:: TEXT SHOWN ::
%%

Something the Lord taught me today…

You know when you feel bad about something and want to repent and get it off your shoulders, but you feel like the shame is too much and that repenting isn’t enough?  That happened to me today.  My temper had got the better of me and I had made a hurtful comment.  But then a thought about the nature of repentance flashed across my mind, and I found myself praying, “Lord, put my shame for that on Jesus”.  Immediately, I was utterly disgusted that I had even dreamt of praying that.  I envisaged Jesus carrying his cross, stumbling along in agony, covered in blood from tip to toe.  How could I dare to pray such a thing against my Lord and Saviour who died for me, when I had no right to walk away Scot-free for saying such a horrid thing?  I should be the one feeling ashamed here, not the sinless Saviour who died for me!
Then I realised.  That’s precisely what Jesus came to do.  The scars, the blood, the agony, Jesus went through it all so that I wouldn’t have to be held responsible for that horrid comment I made today.  In fact, you could say that it was because of that horrible comment that he had to go through it.  Let’s forget ‘churchy’ language and niceties here. “Jesus paid it all, all to him I owe; sin had left a crimson stain, he washed it white as snow” is all very well.  But what it means is that I can pray “Lord, put the blame for that horrible comment I made today on your blameless son Jesus whom I killed” and walk away knowing that I’ve been made innocent.  It’s scandalous.  It makes my stomach churn just thinking about it.
And it’s made me never want to sin ever, ever again.

I know that I will sin, and that Christ’s blood will cover it.  But just as the scandalous nature of God’s love prompted me to  cry out, “No! I don’t want Jesus to take my shame!” before remembering that the reality of Jesus’ suffering is God’s overwhelming love for a guilty humanity that doesn’t deserve to have its sentence waived, in the same way I hope that it will make sin seem ever-repugnant in times of temptation.

%%

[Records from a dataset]

%%

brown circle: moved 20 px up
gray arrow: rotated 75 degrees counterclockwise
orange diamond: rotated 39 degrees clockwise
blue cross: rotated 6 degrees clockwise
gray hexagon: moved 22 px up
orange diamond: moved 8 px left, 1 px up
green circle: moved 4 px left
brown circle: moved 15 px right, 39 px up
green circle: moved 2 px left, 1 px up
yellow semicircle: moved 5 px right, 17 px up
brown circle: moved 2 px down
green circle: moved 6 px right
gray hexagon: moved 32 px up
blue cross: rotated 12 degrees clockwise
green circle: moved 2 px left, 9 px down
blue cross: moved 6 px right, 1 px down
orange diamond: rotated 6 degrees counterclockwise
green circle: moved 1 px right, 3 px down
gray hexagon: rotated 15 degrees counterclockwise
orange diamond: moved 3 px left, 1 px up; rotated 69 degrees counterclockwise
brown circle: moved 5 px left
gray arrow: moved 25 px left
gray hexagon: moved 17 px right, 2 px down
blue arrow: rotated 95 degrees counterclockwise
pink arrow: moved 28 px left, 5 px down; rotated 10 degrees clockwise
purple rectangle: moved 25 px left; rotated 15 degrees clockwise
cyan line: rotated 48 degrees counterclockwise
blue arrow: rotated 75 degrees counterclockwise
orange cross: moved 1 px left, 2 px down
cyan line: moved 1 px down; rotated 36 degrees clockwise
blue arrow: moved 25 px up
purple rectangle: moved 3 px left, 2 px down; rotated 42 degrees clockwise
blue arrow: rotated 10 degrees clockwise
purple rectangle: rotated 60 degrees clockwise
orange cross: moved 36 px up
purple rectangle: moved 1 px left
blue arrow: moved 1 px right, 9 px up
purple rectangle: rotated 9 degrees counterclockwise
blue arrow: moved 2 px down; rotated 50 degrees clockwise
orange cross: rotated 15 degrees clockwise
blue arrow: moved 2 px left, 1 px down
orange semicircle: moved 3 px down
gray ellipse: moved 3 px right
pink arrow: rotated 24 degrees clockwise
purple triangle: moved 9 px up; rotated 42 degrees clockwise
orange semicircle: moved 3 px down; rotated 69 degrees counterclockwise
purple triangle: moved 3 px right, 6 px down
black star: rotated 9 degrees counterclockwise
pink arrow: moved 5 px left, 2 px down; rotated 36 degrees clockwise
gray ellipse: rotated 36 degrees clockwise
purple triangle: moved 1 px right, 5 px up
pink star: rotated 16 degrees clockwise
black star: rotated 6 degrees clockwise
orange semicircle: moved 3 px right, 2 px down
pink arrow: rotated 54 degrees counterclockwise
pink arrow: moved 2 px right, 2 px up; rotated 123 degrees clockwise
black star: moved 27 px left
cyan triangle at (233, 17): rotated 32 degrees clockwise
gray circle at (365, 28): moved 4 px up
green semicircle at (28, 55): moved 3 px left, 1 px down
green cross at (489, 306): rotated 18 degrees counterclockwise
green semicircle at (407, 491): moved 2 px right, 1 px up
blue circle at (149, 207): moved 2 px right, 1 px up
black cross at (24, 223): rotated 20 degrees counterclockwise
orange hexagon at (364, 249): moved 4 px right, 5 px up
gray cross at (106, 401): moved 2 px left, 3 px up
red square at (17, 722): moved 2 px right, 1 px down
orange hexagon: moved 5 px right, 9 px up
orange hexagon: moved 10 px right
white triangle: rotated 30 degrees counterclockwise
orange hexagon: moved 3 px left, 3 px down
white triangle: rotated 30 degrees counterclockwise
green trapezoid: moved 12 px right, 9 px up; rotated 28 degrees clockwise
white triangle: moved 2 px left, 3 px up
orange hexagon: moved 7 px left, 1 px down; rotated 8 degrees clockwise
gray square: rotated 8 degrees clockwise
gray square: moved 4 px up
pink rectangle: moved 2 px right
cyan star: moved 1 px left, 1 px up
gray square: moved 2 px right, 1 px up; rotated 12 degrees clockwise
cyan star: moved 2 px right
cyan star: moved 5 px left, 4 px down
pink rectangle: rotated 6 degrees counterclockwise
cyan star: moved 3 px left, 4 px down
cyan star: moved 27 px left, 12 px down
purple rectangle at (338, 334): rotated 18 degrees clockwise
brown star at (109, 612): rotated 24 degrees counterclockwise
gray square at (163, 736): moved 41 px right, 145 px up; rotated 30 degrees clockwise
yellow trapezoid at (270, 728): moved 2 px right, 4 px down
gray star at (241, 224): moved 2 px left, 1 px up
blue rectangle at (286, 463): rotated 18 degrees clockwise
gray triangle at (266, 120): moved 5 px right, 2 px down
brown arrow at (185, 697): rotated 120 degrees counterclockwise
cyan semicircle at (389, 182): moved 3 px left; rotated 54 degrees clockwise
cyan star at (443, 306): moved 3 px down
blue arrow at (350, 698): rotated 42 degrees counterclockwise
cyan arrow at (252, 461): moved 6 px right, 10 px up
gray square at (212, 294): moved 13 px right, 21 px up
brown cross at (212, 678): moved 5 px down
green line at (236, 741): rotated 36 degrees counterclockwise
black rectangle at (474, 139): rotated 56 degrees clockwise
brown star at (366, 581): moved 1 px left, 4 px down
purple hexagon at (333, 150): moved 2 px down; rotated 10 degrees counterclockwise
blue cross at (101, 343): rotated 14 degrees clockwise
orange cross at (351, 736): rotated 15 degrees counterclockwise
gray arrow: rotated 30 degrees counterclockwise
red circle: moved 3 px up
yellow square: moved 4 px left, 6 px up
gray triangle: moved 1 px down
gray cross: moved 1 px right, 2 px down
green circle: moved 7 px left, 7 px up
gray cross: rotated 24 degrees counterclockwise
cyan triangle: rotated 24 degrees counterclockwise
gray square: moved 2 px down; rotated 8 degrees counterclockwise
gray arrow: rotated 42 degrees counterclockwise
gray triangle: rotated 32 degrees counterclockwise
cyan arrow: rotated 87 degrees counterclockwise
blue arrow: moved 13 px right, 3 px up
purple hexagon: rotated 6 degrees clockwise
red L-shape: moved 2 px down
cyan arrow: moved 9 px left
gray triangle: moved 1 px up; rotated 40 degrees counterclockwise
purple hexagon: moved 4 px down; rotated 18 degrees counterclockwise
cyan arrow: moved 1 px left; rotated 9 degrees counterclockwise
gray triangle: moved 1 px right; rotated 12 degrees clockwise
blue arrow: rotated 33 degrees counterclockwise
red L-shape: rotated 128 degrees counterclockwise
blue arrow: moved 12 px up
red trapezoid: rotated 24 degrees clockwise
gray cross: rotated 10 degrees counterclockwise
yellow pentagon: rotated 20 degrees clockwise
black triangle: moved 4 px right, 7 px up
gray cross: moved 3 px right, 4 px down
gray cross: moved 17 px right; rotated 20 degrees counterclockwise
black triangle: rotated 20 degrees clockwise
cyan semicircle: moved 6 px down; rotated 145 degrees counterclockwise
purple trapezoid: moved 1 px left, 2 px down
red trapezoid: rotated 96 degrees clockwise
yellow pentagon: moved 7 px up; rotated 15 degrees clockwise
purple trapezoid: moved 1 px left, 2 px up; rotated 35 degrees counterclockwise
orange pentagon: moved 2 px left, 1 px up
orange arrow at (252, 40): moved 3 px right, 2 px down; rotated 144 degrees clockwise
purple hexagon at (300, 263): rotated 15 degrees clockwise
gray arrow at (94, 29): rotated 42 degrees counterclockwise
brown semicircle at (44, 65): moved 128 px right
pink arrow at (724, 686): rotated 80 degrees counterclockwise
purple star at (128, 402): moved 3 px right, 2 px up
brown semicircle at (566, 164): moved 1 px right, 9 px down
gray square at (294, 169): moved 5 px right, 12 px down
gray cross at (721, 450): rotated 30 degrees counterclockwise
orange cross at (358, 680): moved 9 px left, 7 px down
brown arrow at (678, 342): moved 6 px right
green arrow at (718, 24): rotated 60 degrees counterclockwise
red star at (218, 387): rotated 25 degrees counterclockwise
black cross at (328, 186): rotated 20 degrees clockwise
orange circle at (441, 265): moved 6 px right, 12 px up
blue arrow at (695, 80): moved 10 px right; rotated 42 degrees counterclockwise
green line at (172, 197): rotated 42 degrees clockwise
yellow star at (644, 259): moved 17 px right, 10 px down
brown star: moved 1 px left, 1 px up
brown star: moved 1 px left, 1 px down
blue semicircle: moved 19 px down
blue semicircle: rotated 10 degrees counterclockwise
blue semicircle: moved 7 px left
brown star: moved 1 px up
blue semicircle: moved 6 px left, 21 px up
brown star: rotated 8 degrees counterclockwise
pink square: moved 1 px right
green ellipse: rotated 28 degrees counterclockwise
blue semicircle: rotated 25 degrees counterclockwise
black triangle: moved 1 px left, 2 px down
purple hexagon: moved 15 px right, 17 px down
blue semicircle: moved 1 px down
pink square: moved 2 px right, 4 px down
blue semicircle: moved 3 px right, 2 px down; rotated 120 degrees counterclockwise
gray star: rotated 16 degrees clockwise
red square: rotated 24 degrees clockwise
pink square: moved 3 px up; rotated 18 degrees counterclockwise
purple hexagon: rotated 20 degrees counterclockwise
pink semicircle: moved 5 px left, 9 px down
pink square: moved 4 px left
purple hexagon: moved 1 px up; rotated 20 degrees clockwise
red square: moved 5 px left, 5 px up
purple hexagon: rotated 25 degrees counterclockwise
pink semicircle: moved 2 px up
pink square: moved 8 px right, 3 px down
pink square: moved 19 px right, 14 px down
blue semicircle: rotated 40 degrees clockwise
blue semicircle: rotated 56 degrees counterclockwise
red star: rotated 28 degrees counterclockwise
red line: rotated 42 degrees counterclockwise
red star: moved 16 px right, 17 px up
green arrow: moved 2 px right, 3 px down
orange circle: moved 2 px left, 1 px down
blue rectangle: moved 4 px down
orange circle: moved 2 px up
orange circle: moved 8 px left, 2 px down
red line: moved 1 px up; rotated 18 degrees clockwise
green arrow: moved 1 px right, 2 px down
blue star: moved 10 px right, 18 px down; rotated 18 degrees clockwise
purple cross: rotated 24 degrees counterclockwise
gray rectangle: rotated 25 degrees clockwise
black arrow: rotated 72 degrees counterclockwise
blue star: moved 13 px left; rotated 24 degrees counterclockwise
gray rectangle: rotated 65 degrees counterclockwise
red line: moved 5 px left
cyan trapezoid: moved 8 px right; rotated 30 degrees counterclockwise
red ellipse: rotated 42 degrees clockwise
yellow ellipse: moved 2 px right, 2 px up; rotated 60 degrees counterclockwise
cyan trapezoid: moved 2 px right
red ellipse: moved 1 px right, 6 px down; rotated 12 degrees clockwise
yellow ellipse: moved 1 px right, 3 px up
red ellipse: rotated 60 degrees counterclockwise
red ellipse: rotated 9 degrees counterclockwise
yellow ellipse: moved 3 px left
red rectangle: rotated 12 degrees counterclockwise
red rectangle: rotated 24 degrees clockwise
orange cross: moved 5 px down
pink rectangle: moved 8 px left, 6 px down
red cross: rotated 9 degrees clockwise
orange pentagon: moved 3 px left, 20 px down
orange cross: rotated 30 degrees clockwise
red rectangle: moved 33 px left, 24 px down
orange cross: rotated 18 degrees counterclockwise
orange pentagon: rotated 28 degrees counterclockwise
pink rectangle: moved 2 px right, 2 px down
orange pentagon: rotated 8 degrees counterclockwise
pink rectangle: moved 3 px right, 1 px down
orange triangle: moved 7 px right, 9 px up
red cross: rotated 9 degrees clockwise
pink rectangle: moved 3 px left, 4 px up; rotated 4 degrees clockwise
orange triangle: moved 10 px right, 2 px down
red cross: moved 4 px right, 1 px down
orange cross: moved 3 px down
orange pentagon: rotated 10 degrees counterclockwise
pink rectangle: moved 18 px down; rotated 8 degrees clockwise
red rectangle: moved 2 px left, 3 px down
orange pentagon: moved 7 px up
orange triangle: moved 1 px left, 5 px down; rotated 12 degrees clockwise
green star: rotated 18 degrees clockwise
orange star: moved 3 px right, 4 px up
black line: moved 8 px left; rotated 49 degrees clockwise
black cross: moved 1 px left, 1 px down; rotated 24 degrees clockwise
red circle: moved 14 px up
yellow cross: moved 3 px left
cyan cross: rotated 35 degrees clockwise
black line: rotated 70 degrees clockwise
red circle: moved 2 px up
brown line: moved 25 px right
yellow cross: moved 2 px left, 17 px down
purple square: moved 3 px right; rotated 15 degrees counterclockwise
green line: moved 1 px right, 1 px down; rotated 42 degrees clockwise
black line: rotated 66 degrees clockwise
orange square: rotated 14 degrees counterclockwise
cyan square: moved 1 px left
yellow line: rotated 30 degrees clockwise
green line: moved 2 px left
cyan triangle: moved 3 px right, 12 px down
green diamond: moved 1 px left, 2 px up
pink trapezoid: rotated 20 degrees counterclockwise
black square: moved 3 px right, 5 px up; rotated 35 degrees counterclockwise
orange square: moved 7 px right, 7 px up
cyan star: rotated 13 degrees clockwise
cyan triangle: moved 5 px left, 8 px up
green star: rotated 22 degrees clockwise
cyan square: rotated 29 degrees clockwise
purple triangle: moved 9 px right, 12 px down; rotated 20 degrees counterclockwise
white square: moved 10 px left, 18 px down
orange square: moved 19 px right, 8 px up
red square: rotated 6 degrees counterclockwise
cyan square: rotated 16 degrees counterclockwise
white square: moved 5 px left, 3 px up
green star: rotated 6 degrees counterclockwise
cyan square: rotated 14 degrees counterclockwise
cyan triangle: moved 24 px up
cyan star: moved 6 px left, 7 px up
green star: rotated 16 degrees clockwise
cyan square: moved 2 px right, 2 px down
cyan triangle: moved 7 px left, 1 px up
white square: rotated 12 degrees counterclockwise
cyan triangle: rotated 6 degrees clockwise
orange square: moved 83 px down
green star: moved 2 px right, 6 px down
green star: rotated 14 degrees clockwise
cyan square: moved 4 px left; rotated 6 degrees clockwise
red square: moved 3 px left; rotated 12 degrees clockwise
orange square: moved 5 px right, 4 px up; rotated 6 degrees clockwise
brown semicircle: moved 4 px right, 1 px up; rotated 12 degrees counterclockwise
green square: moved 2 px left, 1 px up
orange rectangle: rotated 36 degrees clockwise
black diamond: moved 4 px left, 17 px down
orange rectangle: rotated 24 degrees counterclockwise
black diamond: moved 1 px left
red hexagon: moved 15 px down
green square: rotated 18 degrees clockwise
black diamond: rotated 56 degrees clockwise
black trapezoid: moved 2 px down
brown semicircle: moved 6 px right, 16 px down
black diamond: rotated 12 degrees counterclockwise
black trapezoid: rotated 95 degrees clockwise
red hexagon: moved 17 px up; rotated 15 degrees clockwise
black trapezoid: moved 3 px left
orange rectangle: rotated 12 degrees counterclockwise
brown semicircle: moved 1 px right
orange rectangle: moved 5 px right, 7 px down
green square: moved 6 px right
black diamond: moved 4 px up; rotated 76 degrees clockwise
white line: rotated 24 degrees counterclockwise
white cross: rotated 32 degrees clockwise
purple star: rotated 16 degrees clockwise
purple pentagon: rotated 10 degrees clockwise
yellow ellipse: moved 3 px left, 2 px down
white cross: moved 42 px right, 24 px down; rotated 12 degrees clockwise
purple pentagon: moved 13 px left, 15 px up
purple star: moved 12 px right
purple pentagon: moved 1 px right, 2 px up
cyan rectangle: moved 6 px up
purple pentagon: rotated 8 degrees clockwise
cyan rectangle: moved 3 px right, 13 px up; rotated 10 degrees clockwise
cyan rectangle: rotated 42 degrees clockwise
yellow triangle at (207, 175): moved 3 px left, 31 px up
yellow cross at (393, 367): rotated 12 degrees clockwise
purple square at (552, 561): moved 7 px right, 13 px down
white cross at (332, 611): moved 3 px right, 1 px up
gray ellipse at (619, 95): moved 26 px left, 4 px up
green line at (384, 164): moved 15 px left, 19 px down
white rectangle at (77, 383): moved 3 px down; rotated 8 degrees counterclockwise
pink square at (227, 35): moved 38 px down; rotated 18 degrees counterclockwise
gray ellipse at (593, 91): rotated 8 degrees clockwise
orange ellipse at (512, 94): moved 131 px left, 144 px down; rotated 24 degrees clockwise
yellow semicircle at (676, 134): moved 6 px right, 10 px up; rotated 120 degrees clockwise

%%

:: ACTIVITY LIST ::
[A] Quote the part of the reflection on repentance that opens with the words containing "Something the Lord" and closes with "died for me!".
[B] In the reflection on repentance, what three things does the writer say Jesus went through?

:: TASK-BY-TASK OUTPUTS ::
[A]
Something the Lord taught me today…

You know when you feel bad about something and want to repent and get it off your shoulders, but you feel like the shame is too much and that repenting isn’t enough?  That happened to me today.  My temper had got the better of me and I had made a hurtful comment.  But then a thought about the nature of repentance flashed across my mind, and I found myself praying, “Lord, put my shame for that on Jesus”.  Immediately, I was utterly disgusted that I had even dreamt of praying that.  I envisaged Jesus carrying his cross, stumbling along in agony, covered in blood from tip to toe.  How could I dare to pray such a thing against my Lord and Saviour who died for me, when I had no right to walk away Scot-free for saying such a horrid thing?  I should be the one feeling ashamed here, not the sinless Saviour who died for me!

[B] The scars, the blood, the agony